Stan's older brother, Charlie, was a youth football legend for the Sarasota Ringling Redskins when he was killed in a motorcycle accident in 1973, prior to his sophomore year at Sarasota High.

"Dominique reminds me of Charlie in so many ways. They were the same size, had the same type of frame and all that speed. It's like a re-creation," Stan Cromartie said. "It's part of the reason the DRC Foundation means so much to me and my family. This is where I grew up and it's all about giving back to your community."

Stan was a basketball legend himself at Southeast and then at Manatee Community College and Weber International. Now assistant athletic director at Edward Waters College, he ran a free basketball camp in Manatee County for 20 years. He turned it over to the DRC Foundation five years ago when Dominique was drafted.

"I am excited to bring my Celebrity Charity Weekend back to my hometown, and I am grateful that so many of my friends across the league are coming to help me raise money for the programs the foundation provides," Rodgers-Cromartie said.

Rodgers-Cromartie has gathered an impressive list of NFL figures who have agreed to participant in his Celebrity Basketball game that will tip off at 6:30 p.m. Saturday at Palmetto High. A players autograph session open to the public will be held prior to the game beginning at 5 p.m. at the school.

NFL players who have committed to play in the game include Anquan Boldin, a key member of last season's Super Bowl champion Baltimore Ravens; Green Bay defensive back Sam Shields, who played for Booker High; Tampa Bay Bucs safety Mark Barron; Michael Vick and DeSean Jackson from the Philadelphia Eagles; Antrel Rolle; Jared Cook; Michael Adams; and Greg Toler. Mike Jenkins, who played the past five seasons with the Dallas Cowboys and starred at Southeast High and the University of South Florida, is expected to attend, but will not play because of his free-agent status.

There is hope that former local NFL players Warrick from Southeast/FSU and Fabian Washington from Bayshore/Nebraska will participate.

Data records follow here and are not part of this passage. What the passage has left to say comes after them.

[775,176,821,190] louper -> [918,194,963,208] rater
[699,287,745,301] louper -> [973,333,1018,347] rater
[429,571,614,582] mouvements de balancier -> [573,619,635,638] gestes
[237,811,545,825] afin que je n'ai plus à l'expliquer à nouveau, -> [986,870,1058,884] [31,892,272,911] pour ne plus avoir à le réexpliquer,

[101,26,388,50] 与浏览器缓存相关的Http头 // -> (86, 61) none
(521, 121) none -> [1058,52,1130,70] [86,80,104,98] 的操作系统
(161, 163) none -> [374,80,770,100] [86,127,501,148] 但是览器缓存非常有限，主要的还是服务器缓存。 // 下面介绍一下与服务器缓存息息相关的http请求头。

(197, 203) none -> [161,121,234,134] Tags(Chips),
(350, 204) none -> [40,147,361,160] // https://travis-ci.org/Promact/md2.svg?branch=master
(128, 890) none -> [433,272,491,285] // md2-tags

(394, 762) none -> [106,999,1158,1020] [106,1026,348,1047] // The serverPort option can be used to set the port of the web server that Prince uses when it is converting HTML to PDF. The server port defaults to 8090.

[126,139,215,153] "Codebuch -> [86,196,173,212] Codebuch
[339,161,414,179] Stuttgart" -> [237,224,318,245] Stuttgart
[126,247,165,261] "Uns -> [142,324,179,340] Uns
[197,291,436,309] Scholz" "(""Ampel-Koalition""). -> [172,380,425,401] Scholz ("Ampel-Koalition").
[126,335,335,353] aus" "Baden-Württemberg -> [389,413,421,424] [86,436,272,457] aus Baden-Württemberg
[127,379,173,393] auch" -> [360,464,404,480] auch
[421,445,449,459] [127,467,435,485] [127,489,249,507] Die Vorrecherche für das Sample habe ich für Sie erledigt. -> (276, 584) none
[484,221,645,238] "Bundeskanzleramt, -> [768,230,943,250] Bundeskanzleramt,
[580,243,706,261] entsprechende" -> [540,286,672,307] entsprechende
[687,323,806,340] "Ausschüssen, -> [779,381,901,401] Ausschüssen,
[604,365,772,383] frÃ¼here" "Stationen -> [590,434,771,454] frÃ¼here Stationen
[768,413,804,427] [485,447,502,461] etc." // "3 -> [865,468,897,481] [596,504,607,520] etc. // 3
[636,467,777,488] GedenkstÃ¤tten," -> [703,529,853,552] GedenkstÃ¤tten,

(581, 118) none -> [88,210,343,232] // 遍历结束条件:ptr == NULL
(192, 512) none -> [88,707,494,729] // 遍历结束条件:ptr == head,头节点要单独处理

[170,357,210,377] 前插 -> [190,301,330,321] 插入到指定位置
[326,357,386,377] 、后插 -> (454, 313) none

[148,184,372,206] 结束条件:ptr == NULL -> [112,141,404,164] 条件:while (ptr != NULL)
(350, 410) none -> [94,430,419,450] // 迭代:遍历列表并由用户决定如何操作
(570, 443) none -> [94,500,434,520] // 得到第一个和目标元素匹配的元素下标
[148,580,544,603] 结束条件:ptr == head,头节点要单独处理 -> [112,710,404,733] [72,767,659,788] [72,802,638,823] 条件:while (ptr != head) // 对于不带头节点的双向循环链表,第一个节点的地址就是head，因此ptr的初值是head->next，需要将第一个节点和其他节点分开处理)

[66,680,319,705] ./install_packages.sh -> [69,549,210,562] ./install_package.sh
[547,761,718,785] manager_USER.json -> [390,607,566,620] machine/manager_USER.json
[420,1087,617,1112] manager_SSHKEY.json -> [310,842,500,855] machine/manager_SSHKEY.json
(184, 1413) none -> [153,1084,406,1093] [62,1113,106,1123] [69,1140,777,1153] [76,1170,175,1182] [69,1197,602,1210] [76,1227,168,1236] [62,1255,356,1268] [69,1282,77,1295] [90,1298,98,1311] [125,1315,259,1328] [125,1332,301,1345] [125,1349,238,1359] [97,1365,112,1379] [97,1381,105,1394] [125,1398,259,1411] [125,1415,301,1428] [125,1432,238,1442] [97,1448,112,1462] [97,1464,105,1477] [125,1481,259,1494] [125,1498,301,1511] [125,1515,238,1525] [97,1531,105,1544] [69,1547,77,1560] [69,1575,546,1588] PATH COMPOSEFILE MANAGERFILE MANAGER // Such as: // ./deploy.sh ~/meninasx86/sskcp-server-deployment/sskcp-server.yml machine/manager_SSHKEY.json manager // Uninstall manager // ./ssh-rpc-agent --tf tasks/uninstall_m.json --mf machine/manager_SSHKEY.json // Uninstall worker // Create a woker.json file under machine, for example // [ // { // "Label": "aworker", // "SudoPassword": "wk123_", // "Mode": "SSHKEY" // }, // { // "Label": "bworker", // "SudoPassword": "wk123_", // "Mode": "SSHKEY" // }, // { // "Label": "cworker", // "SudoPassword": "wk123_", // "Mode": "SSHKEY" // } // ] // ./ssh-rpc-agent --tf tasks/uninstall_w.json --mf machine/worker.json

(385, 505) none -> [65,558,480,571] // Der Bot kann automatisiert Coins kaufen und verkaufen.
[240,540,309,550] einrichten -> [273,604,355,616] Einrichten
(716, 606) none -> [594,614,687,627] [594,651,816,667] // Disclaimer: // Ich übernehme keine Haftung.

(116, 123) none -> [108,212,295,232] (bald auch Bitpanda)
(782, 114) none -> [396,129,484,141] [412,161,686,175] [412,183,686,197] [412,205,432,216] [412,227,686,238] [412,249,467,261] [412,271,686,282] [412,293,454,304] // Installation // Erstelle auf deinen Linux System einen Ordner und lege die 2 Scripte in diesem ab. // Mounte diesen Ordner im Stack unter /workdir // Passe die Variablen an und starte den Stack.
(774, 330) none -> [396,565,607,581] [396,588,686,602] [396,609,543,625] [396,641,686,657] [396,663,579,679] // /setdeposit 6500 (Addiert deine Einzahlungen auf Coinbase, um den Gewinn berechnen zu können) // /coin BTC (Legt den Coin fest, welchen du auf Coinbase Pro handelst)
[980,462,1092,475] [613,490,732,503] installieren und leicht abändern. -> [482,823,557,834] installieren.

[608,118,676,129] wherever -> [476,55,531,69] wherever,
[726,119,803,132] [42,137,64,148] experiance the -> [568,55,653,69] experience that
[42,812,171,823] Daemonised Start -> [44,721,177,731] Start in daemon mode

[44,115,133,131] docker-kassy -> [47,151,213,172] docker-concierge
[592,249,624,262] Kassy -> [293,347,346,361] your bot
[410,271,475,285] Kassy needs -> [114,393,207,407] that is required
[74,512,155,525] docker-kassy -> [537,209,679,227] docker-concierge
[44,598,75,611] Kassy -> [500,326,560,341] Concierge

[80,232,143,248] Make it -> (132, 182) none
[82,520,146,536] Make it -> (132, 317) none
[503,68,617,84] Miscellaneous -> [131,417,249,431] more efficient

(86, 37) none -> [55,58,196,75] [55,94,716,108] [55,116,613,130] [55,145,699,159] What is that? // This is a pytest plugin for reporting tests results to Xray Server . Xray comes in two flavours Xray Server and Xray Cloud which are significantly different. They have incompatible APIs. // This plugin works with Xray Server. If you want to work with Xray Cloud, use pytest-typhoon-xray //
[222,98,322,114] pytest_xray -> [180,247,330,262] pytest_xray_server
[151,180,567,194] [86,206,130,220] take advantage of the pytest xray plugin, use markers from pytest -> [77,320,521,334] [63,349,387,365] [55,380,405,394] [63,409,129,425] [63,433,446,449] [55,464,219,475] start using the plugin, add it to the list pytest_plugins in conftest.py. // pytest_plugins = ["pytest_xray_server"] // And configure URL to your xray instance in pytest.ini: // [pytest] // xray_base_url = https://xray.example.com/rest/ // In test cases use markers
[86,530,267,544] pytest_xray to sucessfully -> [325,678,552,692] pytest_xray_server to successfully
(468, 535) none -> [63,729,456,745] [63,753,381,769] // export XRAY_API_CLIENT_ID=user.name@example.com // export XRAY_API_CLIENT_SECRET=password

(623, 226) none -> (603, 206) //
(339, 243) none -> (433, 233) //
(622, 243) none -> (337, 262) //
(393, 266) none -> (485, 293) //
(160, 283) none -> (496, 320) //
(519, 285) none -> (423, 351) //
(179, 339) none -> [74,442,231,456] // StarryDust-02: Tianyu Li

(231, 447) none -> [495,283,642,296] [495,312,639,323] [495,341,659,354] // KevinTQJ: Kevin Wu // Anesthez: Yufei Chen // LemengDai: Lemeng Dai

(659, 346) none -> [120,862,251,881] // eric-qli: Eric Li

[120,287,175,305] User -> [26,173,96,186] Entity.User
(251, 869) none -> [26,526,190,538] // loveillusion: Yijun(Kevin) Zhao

Since entering the NFL five years ago, Rodgers-Cromartie has built quite a reputation for his attire. The public will get to see what the excitement is about at his fashion show.

Festivities begin Friday with DRC's Walking with a Purpose Celebrity Fashion Show at the Renaissance on 9th at 1816 Ninth Street West starting with a Red Carpet at 6 p.m. and the show at 7 p.m.

"I like to wear loud colors. Pink and blue are my favorite, and I will have something special for everyone who comes to the fashion show to see," Rodgers-Cromartie said.

Tickets for the Fashion Show are $20 in advance and $25 at the door. The basketball game will cost $15 in advance and $20 at the door.

Tickets can be purchased at the Palmetto High School Box Office, Kutz & Kurls in Palmetto, DESOTO Boys & Girls Clubs in Bradenton, Boyz 2 Men Barber Shop in Tampa, R.sole at University Mall in Tampa and are available online at www.DRCFoundation.org.